Desse modo ele coloca o espírito de família como algo divergente do espírito público, deturpando as idéia de que numa república os homens são cidadãos com igualdade de Direitos, tendo em vista que nesse sistema os homens convivem pautados num contrato social, enquanto na família as relações são pautadas pela autoridade dos pais, um sentimento sagrado e inviolável da natureza, caracterizando uma relação desigual.
Conclui-se que a moral familiar inspira uma submissão e um temor, o que diverge dos princípios de liberdade que deve dominar a relação entre cidadãos em uma república.
XL. DO ESPÍRITO DO FISCO
O espírito do fisco, ou seja, sua forma de atuar, deve ter como eixo o interesse público e não ser, simplesmente, um meio do Estado lucrar em cima de seus cidadãos, e o Juiz tem papel fundamental nisso, tendo em vista que, através do processamento e do julgamento das ações fiscais, ele tem o poder de usar os meios e os argumentos favoráveis para impor o bem público sobre o abuso do poder estatal.
O juiz deve adotar uma postura imparcial para não se confundir com um “advogado do fisco”. A imparcialidade evita uma tendência em favorecer o fisco unicamente por questões financeiras. 

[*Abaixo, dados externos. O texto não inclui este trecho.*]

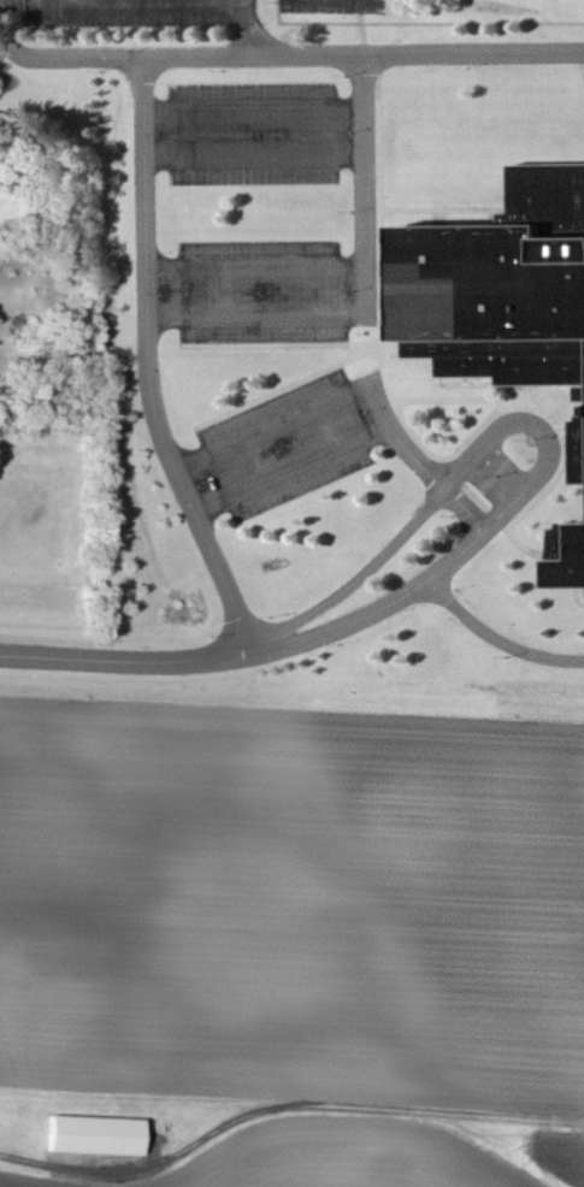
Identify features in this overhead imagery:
road: (59, 1)
road: (151, 3)
road: (247, 28)
road: (271, 57)
road: (256, 110)
road: (256, 159)
road: (258, 269)
building: (505, 288)
road: (367, 296)
road: (151, 378)
road: (275, 428)
road: (422, 464)
road: (295, 471)
road: (405, 536)
building: (572, 562)
road: (434, 580)
road: (498, 639)
road: (110, 661)
building: (98, 1135)
road: (111, 1169)

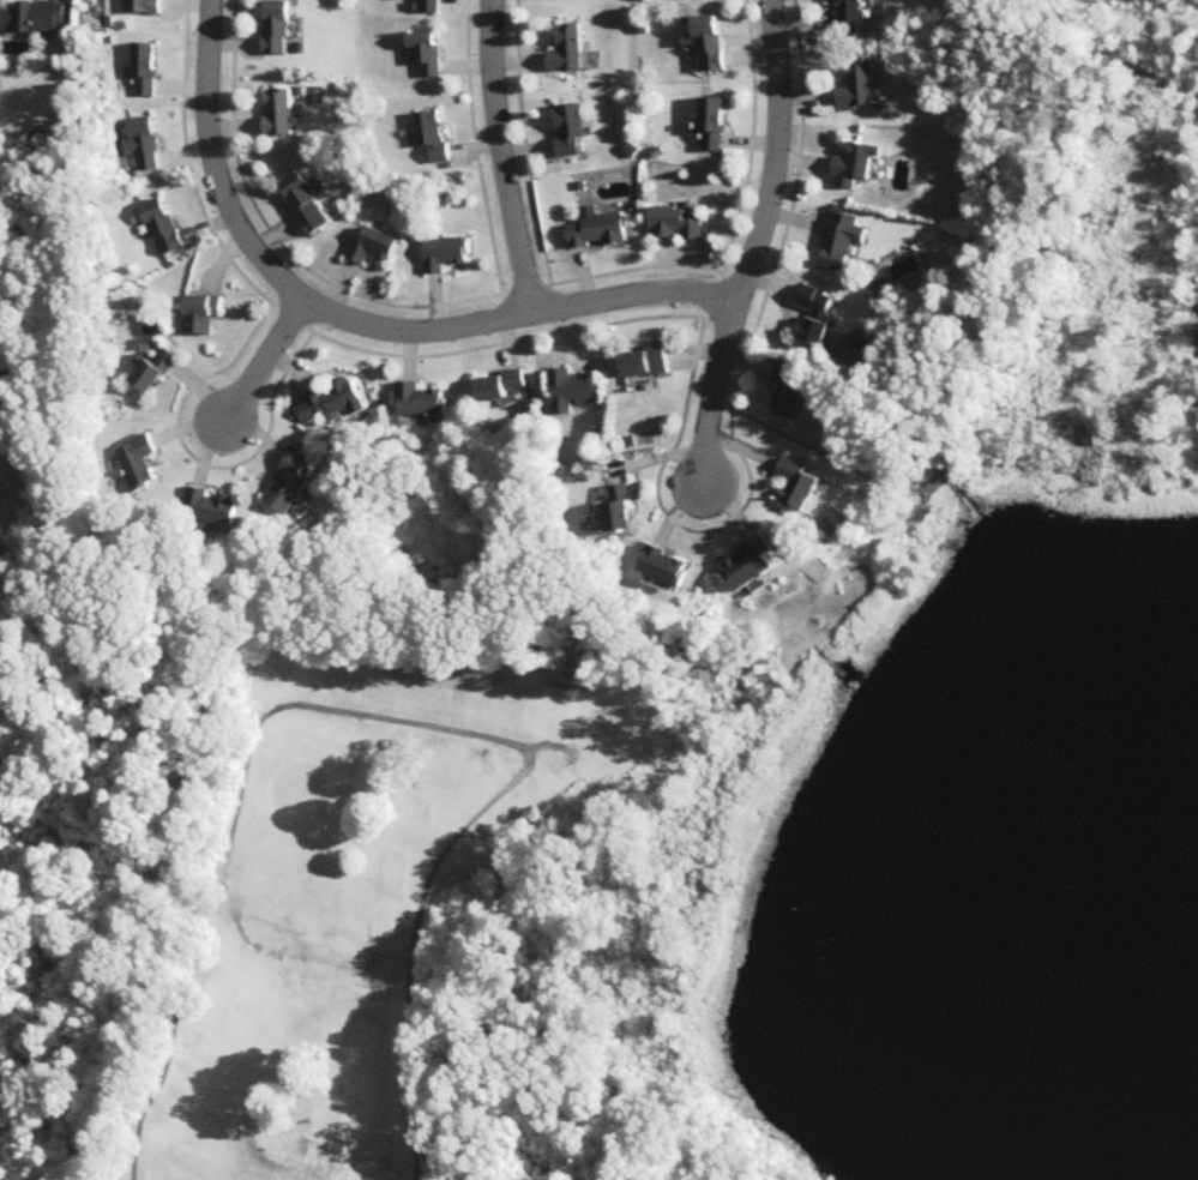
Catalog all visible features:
building: (428, 6)
building: (144, 7)
building: (34, 19)
building: (851, 20)
building: (280, 28)
building: (707, 45)
building: (568, 50)
building: (426, 55)
building: (145, 71)
building: (860, 88)
building: (280, 115)
building: (711, 126)
building: (571, 132)
building: (431, 136)
building: (143, 144)
road: (504, 157)
building: (856, 167)
road: (1044, 186)
building: (305, 206)
building: (675, 225)
building: (161, 229)
building: (600, 231)
building: (842, 242)
road: (751, 247)
building: (374, 248)
building: (447, 255)
building: (200, 317)
road: (355, 319)
building: (819, 320)
road: (264, 360)
building: (643, 364)
building: (152, 373)
building: (504, 388)
building: (793, 389)
building: (573, 392)
building: (334, 400)
building: (422, 403)
building: (139, 463)
building: (291, 486)
building: (799, 487)
building: (213, 509)
building: (618, 512)
building: (751, 567)
building: (666, 569)
park: (342, 876)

O verdadeiro processo das informações e a investigação imparcial do fato deve ser prescrita pela razão, seguida no ordenamento jurídico, zelando pela moral e pelo bem público. 
XLI. DOS MEIOS DE PREVENIR CRIMES
Sem dúvida, “É melhor prevenir os crimes do que ter de puni-los; e todo legislador sábio deve procurar antes impedir o mal do que repará-lo, pois uma boa legislação não é senão a arte de proporcionar aos homens o maior bem-estar possível e preservá-los de todos os sofrimentos que se lhes possam causar, segundo o cálculo dos bens e dos males desta vida”, diz Beccaria. 
Ao fazer as leis contra os crimes é preciso ter clara a noção de nocividade da conduta tipificada, pois se nada ela tiver de nociva acabará ensejando uma confusão entre a dicotomia vício-virtude, fazendo com que novos crimes surjam.
Para prevenir os crimes é necessário fazer leis simples e claras e que a toda nação esteja disposta a defendê-las e cumpri-las sem que minorias se preocupem constantemente em destruí-las. Além disso, que a nação marche em rumo à liberdade, iluminada pela ciência e pela razão. 
O próprio Beccaria conclui: “o assunto é vasto demais para entrar nos limites que me prescrevi. Ouso, porém, dizer que está tão estreitamente ligado com a natureza do governo que será apenas um campo estéril e cultivado somente por um pequeno número de sábios, até chegarem os séculos ainda distantes em que as leis não terão outro fim senão a felicidade pública.”
XLII. CONCLUSÃO
No fim de sua obra, Beccaria confirma que a pena deve ir ao encontro do interesse público, sendo razoável e necessária ao delito, sendo definida pela lei, sendo de importância fundamental a atuação virtuosa do legislador, para que não ocorra violência contra o cidadão.